La vente de produits agricoles locaux se développe en Espagne

Cet article fait partie de l'édition spéciale Agriculture, vers une allocation plus efficace des ressources.

Des concepts comme le « 100 % local » et le « kilomètre zéro » prennent de l’ampleur en Espagne et forcent l’industrie alimentaire à repenser leur manière de faire. Un article de notre partenaire espagnol EFEAgro.

Au-delà des messages publicitaires habituels, les associations de consommateurs et du secteur reconnaissent qu’il n’est pas facile de rassembler les producteurs locaux et les industries, sauf pour ceux du secteur primaire.

Pourquoi ? Parce que les produits les plus facilement accessibles, en termes de proximité, ne sont pas les moins chers.Comme la production dépend des saisons, il n’est pas toujours facile de se procurer certains aliments localement.

Produits de base de saison

La société catalane Casa Amella est un exemple à suivre. « Tout ce que nous vendons a zéro conservateur, zéro additif ; et nos produits de base sont de saison », a déclaré son fondateur, Daniel Amella, à EFEAgro.

« En ce moment, nous ne faisons pas de soupes de légumes ou de poireau, car, tout simplement, il n’y en a pas dans nos champs. Nous n’avons pas de légumes sous serre… tout ce qui est vendu est ce qu’il reste dans le magasin », a-t-il expliqué.
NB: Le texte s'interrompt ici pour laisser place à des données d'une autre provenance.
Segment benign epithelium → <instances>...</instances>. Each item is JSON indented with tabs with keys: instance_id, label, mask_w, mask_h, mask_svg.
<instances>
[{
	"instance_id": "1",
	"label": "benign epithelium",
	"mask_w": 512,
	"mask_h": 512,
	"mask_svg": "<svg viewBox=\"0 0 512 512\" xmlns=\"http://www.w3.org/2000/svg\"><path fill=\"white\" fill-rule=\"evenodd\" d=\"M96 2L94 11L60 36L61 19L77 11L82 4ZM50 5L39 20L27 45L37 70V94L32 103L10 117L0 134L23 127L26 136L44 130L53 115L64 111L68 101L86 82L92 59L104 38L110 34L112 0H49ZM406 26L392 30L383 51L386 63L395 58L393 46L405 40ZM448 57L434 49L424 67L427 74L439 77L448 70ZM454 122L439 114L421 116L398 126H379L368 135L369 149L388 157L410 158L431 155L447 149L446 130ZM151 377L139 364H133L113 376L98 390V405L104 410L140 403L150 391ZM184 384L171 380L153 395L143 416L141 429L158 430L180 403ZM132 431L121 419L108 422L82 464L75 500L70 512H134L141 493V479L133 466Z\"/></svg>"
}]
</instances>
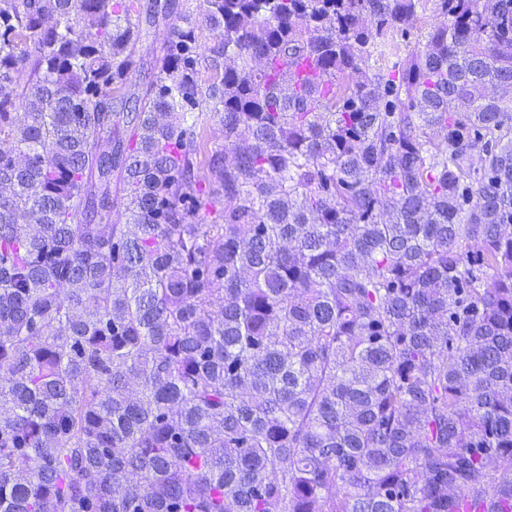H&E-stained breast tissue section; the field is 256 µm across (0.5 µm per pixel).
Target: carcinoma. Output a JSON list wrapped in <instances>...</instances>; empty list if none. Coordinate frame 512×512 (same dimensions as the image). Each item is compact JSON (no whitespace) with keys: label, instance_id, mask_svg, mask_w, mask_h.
I'll return each mask as SVG.
<instances>
[{"label":"carcinoma","instance_id":"carcinoma-1","mask_svg":"<svg viewBox=\"0 0 512 512\" xmlns=\"http://www.w3.org/2000/svg\"><path fill=\"white\" fill-rule=\"evenodd\" d=\"M0 141V512H512V0H0Z\"/></svg>","mask_w":512,"mask_h":512}]
</instances>
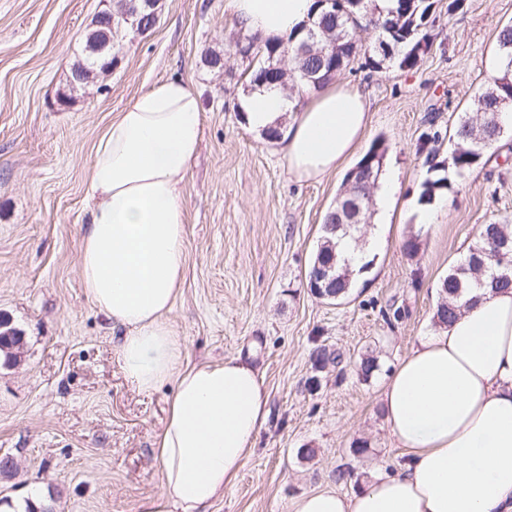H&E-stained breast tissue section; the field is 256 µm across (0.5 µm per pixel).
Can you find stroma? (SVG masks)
<instances>
[{
	"instance_id": "stroma-1",
	"label": "stroma",
	"mask_w": 512,
	"mask_h": 512,
	"mask_svg": "<svg viewBox=\"0 0 512 512\" xmlns=\"http://www.w3.org/2000/svg\"><path fill=\"white\" fill-rule=\"evenodd\" d=\"M224 4L160 0L155 27L73 90L69 76L102 0H0V316L24 336L17 363L0 364V455L14 462L0 475V512L34 495L51 512H136L160 490L152 448L174 386L141 392L126 377L78 261L94 145L137 94L173 76L201 93L202 142L182 187L184 279L170 315L186 359L250 357L269 395L256 446L213 512H292L302 494L349 493L373 470L399 473L383 380L434 328L439 283L479 226L512 225V137L431 205L434 230L415 224L427 176L420 147L438 137V160L450 158L448 128L490 79L485 61L512 24V0H463L455 15L440 14L413 69L356 61L336 76L367 96L364 141L384 139V169L397 175L385 242L338 303L312 294L307 273L323 215L355 161L318 182L297 180L279 144L240 122L248 62ZM207 50L223 68L203 62ZM415 234L410 256L404 244ZM319 346L340 351L342 367L315 371ZM365 353L379 363L367 380L354 368ZM360 443L367 450L358 455Z\"/></svg>"
}]
</instances>
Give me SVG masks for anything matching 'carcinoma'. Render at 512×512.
Instances as JSON below:
<instances>
[{"label": "carcinoma", "instance_id": "carcinoma-1", "mask_svg": "<svg viewBox=\"0 0 512 512\" xmlns=\"http://www.w3.org/2000/svg\"><path fill=\"white\" fill-rule=\"evenodd\" d=\"M437 0H395L394 6L383 10L376 0H346L344 5L332 8L320 6V12L312 25L317 40L336 49V66L321 54L305 51L303 46L308 36L288 42V47L266 46L256 36H247L236 42L235 47L254 65L247 68L246 84L252 88L264 82L268 85L288 86L290 92L303 96L306 92L321 88L326 82L345 70L356 56L363 55L365 66L381 68L382 56L377 50L362 49L358 33L369 27L378 31V39L387 40L395 48L393 60L400 68L415 67L421 57L420 45L430 46L431 30L436 23ZM130 32L110 27L103 18L95 16L86 41L123 44ZM497 53L501 67L487 87L474 101L475 115H462L452 126L450 138L455 144L450 167L435 161L438 149L430 148L426 154L429 163L428 177L421 184L419 202L430 205L449 186L448 169L458 176L479 164L491 144L500 141L494 137L493 118L497 113H512V25H504L497 34ZM106 54L83 56L73 72L92 74L97 70L107 71ZM384 140L376 139L358 165L372 169L373 178H378L385 159ZM347 189H342L335 202L328 208L321 224V236L313 260L333 264L336 280L330 285L336 300L346 298L355 285V270L339 249L343 239L350 237L353 229L345 223L344 202ZM336 225V232L328 231ZM486 286L493 290L512 289V234L504 231L501 224H485L478 233V241L470 248L465 264L448 272L440 283L441 299L433 318L448 324L457 317V300L468 289ZM23 336L11 326L0 331V345L9 349L7 361H17L15 350L20 348ZM313 363L323 369L328 365L339 366L343 354L325 346L315 349Z\"/></svg>", "mask_w": 512, "mask_h": 512}]
</instances>
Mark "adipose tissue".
Segmentation results:
<instances>
[{
  "label": "adipose tissue",
  "mask_w": 512,
  "mask_h": 512,
  "mask_svg": "<svg viewBox=\"0 0 512 512\" xmlns=\"http://www.w3.org/2000/svg\"><path fill=\"white\" fill-rule=\"evenodd\" d=\"M248 35L300 37L315 0H226ZM245 126L277 134L288 172L332 174L367 134L365 94L333 83L294 110L282 88L241 102ZM203 135L202 104L178 77L141 92L99 137L89 170L80 276L120 335L116 351L140 391L173 383L153 454L162 490L137 512H212L242 470L269 415L258 371L242 357L187 365L170 314L184 273L182 185ZM381 402L405 458L350 493L316 490L293 512H512V290H481L452 323L420 336L387 377Z\"/></svg>",
  "instance_id": "ef3b65f1"
}]
</instances>
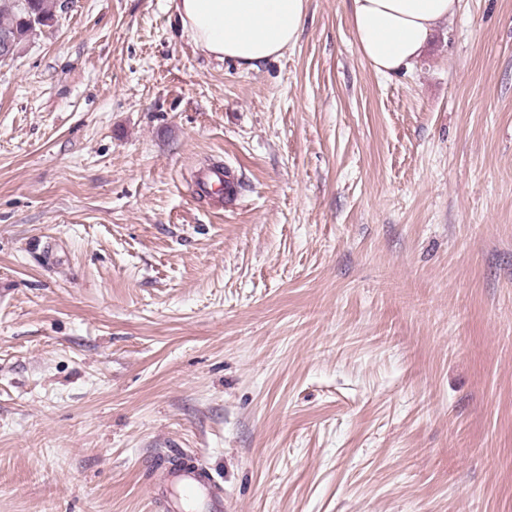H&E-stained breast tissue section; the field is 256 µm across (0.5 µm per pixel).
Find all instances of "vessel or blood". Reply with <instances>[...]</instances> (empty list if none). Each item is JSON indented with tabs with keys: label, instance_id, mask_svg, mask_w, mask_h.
<instances>
[{
	"label": "vessel or blood",
	"instance_id": "vessel-or-blood-1",
	"mask_svg": "<svg viewBox=\"0 0 512 512\" xmlns=\"http://www.w3.org/2000/svg\"><path fill=\"white\" fill-rule=\"evenodd\" d=\"M224 169L214 166L204 169L198 188L206 194L221 192ZM154 494L161 498L165 512H227L224 489L206 466L194 464L177 466L164 472Z\"/></svg>",
	"mask_w": 512,
	"mask_h": 512
}]
</instances>
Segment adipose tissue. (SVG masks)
Wrapping results in <instances>:
<instances>
[{
  "mask_svg": "<svg viewBox=\"0 0 512 512\" xmlns=\"http://www.w3.org/2000/svg\"><path fill=\"white\" fill-rule=\"evenodd\" d=\"M194 45L220 60L254 69L293 46L308 0H171ZM459 0H351L360 55L379 75L410 68Z\"/></svg>",
  "mask_w": 512,
  "mask_h": 512,
  "instance_id": "ef3b65f1",
  "label": "adipose tissue"
}]
</instances>
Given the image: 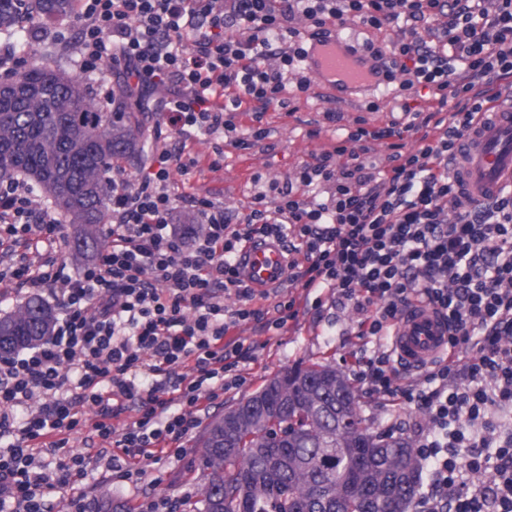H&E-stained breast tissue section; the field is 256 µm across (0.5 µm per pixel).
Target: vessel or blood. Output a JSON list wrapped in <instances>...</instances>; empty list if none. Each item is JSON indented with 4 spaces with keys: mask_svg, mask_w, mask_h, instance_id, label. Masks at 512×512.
<instances>
[{
    "mask_svg": "<svg viewBox=\"0 0 512 512\" xmlns=\"http://www.w3.org/2000/svg\"><path fill=\"white\" fill-rule=\"evenodd\" d=\"M304 63L316 85L341 98L373 94L383 81L377 62L356 51L351 37L335 32L309 39ZM459 175L467 192L475 197L495 195L512 186V102L498 106L473 136ZM238 269L252 287L270 289L284 282L288 259L277 242L256 238L242 251ZM447 344L445 319L418 303L396 329L392 351L399 363L413 371L434 361Z\"/></svg>",
    "mask_w": 512,
    "mask_h": 512,
    "instance_id": "b4317fda",
    "label": "vessel or blood"
}]
</instances>
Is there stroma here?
<instances>
[{"mask_svg":"<svg viewBox=\"0 0 512 512\" xmlns=\"http://www.w3.org/2000/svg\"><path fill=\"white\" fill-rule=\"evenodd\" d=\"M78 32L74 24H53L40 34L34 52H23L25 63L37 59L57 62L73 69L71 44ZM289 109H269L262 119H255L249 108L235 115L240 132H247L253 124H261L267 131L265 139L249 149L234 147L225 140L195 133L179 136L167 118L160 112H148L146 126L150 137H163L180 154L187 171H174L171 191L182 221H189L194 212L190 198H207L224 207L248 213L254 194L252 178L261 175L263 181L287 184L297 170L315 155L333 150L342 139L341 126L351 125L358 116L366 117L369 125H381L387 117L389 96L380 90L373 98L346 101L327 96L322 90L310 88L298 91L288 85ZM376 103L377 111H369V103ZM342 115L341 124L327 122V110ZM353 314L337 312L330 294H323L320 303L300 306L297 322L281 330L260 331L254 326L237 329L236 334L247 341L257 342L252 356L240 362V386L225 390L224 399L202 414L199 430L184 440L185 453L168 455L158 461L142 462L139 484H117L106 479V461H98L90 475L84 494L87 512H98L103 497L123 502L130 512H144L147 503L160 497L176 499L186 505L200 498L204 482L195 447L202 427L208 426L224 409L258 390L278 373L298 366L329 362L347 376L359 371L364 357L363 343L355 334Z\"/></svg>","mask_w":512,"mask_h":512,"instance_id":"stroma-1","label":"stroma"}]
</instances>
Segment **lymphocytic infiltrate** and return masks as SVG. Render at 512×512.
Instances as JSON below:
<instances>
[{
  "label": "lymphocytic infiltrate",
  "mask_w": 512,
  "mask_h": 512,
  "mask_svg": "<svg viewBox=\"0 0 512 512\" xmlns=\"http://www.w3.org/2000/svg\"><path fill=\"white\" fill-rule=\"evenodd\" d=\"M351 18L408 32L363 45L396 86L384 124L356 118L346 143L301 166L293 184L257 192L249 213L194 199L199 232L176 227L175 157L156 148L145 171L113 174L112 239L77 276L60 255L0 270V283L54 293L62 312L52 336L0 358V512H53L52 494L68 492L84 512L91 457L135 485L141 460L182 453L223 395L220 379L251 355L232 332L298 316L295 300L271 302L240 278L237 258L256 237L286 245L289 283L329 291L337 311L356 315L373 347L357 379L392 401L391 432L420 455L414 512H512V190L475 199L455 172L488 112L481 80L512 74V0H77L75 62L84 74L120 67L142 92L166 86L155 109L176 130L246 149L266 131L239 133L244 101L259 119L288 108L289 74L299 91L311 85L301 27ZM419 85L445 116L413 104ZM220 89L231 96L218 106ZM57 224L24 181L0 182V240L53 242ZM417 303L446 318L448 349L411 381L391 342ZM126 411L136 419L116 431ZM85 426L94 455H65ZM38 449L57 466L36 463Z\"/></svg>",
  "instance_id": "lymphocytic-infiltrate-1"
}]
</instances>
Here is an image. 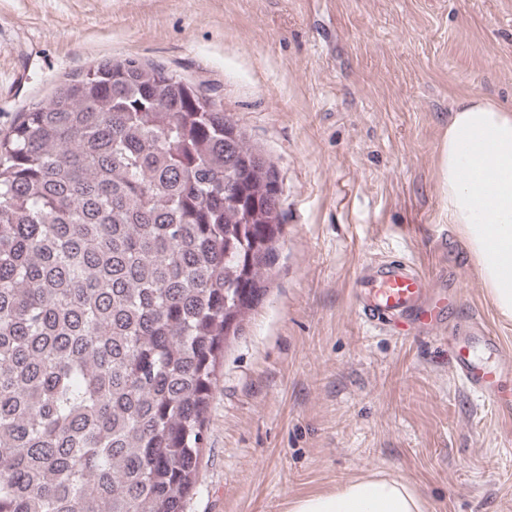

La grande majorité de ses fournisseurs sont dans la région de Bages, près de Barcelone, à quelques kilomètres seulement de l’usine de production, qui se trouve dans la ville d’Artés. La seule exception ? Les lentilles et les autres légumes viennent de Castilla y León.

Ils vendent de tout, de l’huile jusqu’aux pâtes en passant par des soupes et des hamburgers, et en 2017, une usine dédiée exclusivement à la production de jus sera ouverte .

« Nous pensons qu’il est possible d’acheter des produits en bas de la rue, et que c’est même mieux que d’acheter des produits provenant de l’autre bout du monde », a conclu Daniel Amella.

Le projet prend de plus en plus d’ampleur et la société termine 2016 avec un chiffre d’affaires de 2,5 millions d’euros, soit 25 % de plus que l’année précédente.

« Notre usine est végan. Elle est aussi durable, nous respectons l’environnement. Toutes les lumières sont LED et nous utilisons des matériaux comme le bois, l’argile, et le métal », a ajouté le fondateur.

Ses détracteurs estiment qu’il ne s’agit que d’une tendance, mais Daniel Amella souligne qu’il est important que les consommateurs valorisent le produit final et comprennent pourquoi le prix de vente est beaucoup plus élevé que chez le concurrent.

Le « 100 % local » est plus populaire chez ceux qui sont intéressés par le secteur primaire, dont beaucoup décident de monter leur propre usine de production pour contrôler tout le processus.

>> Lire : L’agriculture bio pourrait bien nourrir la planète

Yaourt et lait bio

Casa Grande de Xanceda, en Galice, est un autre exemple. Cette marque de yaourt bio connait une solide croissance et est en train de se créer sa propre niche. L’entreprise est propriétaire d’une ferme de 400 vaches et envisage de signer des accords avec d’autres  éleveurs pour augmenter sa production.

« Nous voulions nous libérer de notre dépendance vis-à-vis du secteur laitier, avec lequel nous ne pouvions pas négocier. L’objectif initial était d’utiliser 100% de lait produit par nos vaches. Au début, il y a eu beaucoup de gaspillage, mais les technologies et notre approche nous ont permis d’atteindre cet objectif », explique Jessica Rey, la porte-parole.

L’entreprise a décidé de favoriser les échanges avec les fournisseurs locaux, non seulement en ce qui concerne les produits alimentaires, mais aussi pour l’entretien des installations et le bien-être animal.

« Choisir des producteurs locaux a ses avantages. Le transport est plus facile, nous avons plus de contacts avec les fournisseurs et nous pouvons même partager nos calendriers et événements », ajoute la porte-parole.

En quatre ans, Casa Grande de Xanceda a doublé sa production, passant de 10 000 unités à 20 000.

De l’autre côté du pays, en Andalousie, une initiative rassemble les producteurs de produits « gourmets » pour faciliter la vente en ligne. L’entreprise, qui siège à Huelva, propose un large éventail de produits, d’huiles issues de coopératives au miel, en passant par les champignons.

La valeur ajoutée de la proximité géographique convainc de plus en plus de secteurs, dont la restauration collective. La Fundación Fuhem collabore avec des écoles pour permettre à leurs cuisines de produire des repas bio et de saison, dont les ingrédients sont fournis par des producteurs locaux.